**TEXT EXTRACT**
────────────────────

Historical Weather API with high resolution data
Global data with resolutions of up to 5 km for up to 60 years
I am pleased to announce an exciting upgrade to our historical weather API. For the first time, we are now offering data with a resolution of up to 5 km. This high-resolution data will provide users with an unprecedented level of detail and accuracy, making it an invaluable resource for a wide range of applications.
The initial version of our historical weather API used data with a resolution of 25 km, which already required us to overcome a number of technical challenges. The sheer amount of data was enormous, and we had to implement specialized compression techniques and remove data for locations in the ocean in order to keep it manageable.
The latest upgrade to the historical weather API now makes data available globally, with a resolution of 11 km for locations on land and an even higher resolution of 5 km for locations in Europe. This increase in data has presented new challenges in order to maintain the fast performance of the API.

────────────────────

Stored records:
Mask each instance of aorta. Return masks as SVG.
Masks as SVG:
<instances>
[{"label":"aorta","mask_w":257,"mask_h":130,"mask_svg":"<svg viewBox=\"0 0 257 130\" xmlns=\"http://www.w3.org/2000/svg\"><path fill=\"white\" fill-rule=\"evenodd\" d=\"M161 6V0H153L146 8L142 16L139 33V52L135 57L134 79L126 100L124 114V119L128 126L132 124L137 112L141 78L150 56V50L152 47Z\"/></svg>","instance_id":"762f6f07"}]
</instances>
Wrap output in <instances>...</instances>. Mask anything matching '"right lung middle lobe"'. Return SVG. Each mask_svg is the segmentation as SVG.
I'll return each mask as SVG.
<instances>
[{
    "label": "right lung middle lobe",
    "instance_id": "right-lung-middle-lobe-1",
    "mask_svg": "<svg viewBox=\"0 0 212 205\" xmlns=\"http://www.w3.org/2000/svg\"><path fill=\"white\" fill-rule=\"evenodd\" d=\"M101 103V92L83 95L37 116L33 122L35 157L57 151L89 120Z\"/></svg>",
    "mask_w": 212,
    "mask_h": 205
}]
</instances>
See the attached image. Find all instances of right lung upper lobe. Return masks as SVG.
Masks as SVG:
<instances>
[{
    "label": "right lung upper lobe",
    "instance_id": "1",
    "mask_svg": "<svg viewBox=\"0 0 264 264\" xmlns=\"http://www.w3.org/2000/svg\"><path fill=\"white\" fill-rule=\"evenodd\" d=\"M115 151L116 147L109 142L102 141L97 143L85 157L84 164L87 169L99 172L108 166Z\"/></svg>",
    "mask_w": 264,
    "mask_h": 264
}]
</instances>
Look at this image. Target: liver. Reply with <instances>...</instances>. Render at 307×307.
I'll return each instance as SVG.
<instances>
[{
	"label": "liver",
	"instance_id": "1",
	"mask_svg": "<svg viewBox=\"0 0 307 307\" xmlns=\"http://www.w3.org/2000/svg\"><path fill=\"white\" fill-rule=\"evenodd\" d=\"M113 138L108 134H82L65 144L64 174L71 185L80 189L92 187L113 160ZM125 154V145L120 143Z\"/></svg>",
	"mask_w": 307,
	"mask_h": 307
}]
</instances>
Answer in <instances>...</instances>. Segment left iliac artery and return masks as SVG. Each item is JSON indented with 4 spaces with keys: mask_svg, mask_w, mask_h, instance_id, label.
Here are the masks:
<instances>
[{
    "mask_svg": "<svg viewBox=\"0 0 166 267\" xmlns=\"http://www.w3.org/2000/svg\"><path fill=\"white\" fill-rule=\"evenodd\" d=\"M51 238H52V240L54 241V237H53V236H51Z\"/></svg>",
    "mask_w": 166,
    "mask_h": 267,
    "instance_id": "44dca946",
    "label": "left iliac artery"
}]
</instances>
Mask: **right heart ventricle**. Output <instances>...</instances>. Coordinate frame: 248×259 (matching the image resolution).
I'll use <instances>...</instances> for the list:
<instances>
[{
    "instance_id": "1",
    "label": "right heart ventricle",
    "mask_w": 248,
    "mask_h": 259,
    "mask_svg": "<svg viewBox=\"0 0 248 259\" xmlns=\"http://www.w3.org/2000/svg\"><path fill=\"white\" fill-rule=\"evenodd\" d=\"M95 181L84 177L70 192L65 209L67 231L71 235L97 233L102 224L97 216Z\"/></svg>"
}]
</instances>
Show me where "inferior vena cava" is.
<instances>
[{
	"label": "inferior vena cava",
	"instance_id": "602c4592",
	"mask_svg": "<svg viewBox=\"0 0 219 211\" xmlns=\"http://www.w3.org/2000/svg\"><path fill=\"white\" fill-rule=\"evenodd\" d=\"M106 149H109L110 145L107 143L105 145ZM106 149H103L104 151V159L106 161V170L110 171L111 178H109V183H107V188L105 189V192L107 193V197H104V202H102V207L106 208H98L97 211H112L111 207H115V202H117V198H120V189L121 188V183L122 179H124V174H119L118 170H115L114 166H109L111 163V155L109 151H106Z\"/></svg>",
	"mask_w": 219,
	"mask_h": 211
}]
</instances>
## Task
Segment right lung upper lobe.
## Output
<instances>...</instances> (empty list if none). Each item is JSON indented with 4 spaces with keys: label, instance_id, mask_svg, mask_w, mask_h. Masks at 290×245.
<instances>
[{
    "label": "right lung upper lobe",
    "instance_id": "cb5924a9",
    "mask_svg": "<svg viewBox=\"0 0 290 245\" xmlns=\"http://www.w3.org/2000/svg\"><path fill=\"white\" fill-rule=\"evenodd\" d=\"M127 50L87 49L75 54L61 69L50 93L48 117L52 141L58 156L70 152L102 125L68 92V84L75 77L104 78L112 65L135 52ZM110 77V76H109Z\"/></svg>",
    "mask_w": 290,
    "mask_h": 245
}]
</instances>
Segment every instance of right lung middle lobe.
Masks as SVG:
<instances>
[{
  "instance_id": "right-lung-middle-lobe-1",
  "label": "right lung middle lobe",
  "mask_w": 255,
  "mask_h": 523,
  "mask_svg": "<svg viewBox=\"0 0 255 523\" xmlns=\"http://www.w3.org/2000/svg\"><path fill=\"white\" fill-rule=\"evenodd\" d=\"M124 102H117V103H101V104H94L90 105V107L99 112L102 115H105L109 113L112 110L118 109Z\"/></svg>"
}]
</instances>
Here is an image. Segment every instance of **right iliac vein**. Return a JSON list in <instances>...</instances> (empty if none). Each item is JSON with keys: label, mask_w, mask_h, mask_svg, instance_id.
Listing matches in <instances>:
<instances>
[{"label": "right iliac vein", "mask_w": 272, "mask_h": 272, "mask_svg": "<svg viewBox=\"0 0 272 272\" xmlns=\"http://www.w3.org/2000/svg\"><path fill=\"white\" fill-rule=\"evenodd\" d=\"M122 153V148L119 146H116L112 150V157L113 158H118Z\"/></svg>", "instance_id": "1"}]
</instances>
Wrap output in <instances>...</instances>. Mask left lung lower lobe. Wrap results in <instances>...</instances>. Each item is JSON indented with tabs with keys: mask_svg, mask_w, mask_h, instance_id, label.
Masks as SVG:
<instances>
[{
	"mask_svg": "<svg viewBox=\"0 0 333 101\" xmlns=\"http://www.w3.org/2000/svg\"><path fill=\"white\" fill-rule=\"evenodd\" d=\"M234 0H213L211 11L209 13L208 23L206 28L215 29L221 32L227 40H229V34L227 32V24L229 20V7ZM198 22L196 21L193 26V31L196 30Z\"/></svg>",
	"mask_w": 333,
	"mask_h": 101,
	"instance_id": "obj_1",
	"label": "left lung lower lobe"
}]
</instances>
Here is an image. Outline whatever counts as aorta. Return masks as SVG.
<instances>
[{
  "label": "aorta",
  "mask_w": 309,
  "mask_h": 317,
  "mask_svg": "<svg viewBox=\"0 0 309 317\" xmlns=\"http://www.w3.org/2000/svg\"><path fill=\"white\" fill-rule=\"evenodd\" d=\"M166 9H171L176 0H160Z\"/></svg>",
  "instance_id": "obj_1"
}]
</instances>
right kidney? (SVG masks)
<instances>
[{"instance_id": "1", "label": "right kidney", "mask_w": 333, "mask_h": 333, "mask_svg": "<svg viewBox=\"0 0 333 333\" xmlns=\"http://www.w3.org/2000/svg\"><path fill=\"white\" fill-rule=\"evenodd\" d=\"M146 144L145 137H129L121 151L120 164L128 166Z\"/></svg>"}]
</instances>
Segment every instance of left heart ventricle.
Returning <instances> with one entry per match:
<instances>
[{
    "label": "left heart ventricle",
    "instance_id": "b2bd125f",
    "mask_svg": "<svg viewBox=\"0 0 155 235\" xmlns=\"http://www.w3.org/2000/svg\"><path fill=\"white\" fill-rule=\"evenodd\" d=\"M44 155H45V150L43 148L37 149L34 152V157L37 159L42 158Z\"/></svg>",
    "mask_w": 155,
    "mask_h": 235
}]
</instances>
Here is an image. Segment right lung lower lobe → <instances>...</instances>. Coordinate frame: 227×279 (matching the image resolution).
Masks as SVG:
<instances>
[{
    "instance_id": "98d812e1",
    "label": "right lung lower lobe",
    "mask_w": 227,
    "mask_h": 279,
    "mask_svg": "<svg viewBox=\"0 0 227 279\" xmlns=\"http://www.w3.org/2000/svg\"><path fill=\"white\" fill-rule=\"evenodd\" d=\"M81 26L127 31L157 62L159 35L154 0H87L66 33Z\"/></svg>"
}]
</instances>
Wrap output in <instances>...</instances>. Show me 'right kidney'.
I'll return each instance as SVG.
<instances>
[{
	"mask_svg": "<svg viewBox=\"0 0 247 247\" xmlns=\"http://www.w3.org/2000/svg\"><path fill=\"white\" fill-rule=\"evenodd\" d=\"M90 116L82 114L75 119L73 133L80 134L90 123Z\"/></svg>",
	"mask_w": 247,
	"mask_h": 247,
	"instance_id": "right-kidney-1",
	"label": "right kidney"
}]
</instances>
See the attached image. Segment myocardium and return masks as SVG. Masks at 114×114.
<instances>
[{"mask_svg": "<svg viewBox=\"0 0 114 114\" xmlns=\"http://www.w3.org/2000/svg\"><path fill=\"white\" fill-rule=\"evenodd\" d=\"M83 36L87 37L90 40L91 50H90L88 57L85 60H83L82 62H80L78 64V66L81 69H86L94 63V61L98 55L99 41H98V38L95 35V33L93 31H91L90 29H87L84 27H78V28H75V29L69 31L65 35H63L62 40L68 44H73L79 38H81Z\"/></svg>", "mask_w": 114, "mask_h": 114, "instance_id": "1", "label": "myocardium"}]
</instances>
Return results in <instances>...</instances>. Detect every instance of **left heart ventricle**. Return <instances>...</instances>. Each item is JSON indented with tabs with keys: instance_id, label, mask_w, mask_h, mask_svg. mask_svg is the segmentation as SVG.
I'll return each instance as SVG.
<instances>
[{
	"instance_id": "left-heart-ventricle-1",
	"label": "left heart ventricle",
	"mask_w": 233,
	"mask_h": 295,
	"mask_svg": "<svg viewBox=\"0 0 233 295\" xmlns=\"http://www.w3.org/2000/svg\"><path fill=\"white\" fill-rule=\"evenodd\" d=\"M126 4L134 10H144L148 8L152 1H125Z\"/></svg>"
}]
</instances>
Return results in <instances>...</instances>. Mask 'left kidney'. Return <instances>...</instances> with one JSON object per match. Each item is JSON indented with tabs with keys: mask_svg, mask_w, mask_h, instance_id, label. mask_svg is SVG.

────────────────────

**TASK OBJECTIVE**
Copy the weather API announcement above in full, word for word, with no changes.

**ANSWER BELOW**
Historical Weather API with high resolution data
Global data with resolutions of up to 5 km for up to 60 years
I am pleased to announce an exciting upgrade to our historical weather API. For the first time, we are now offering data with a resolution of up to 5 km. This high-resolution data will provide users with an unprecedented level of detail and accuracy, making it an invaluable resource for a wide range of applications.
The initial version of our historical weather API used data with a resolution of 25 km, which already required us to overcome a number of technical challenges. The sheer amount of data was enormous, and we had to implement specialized compression techniques and remove data for locations in the ocean in order to keep it manageable.
The latest upgrade to the historical weather API now makes data available globally, with a resolution of 11 km for locations on land and an even higher resolution of 5 km for locations in Europe. This increase in data has presented new challenges in order to maintain the fast performance of the API.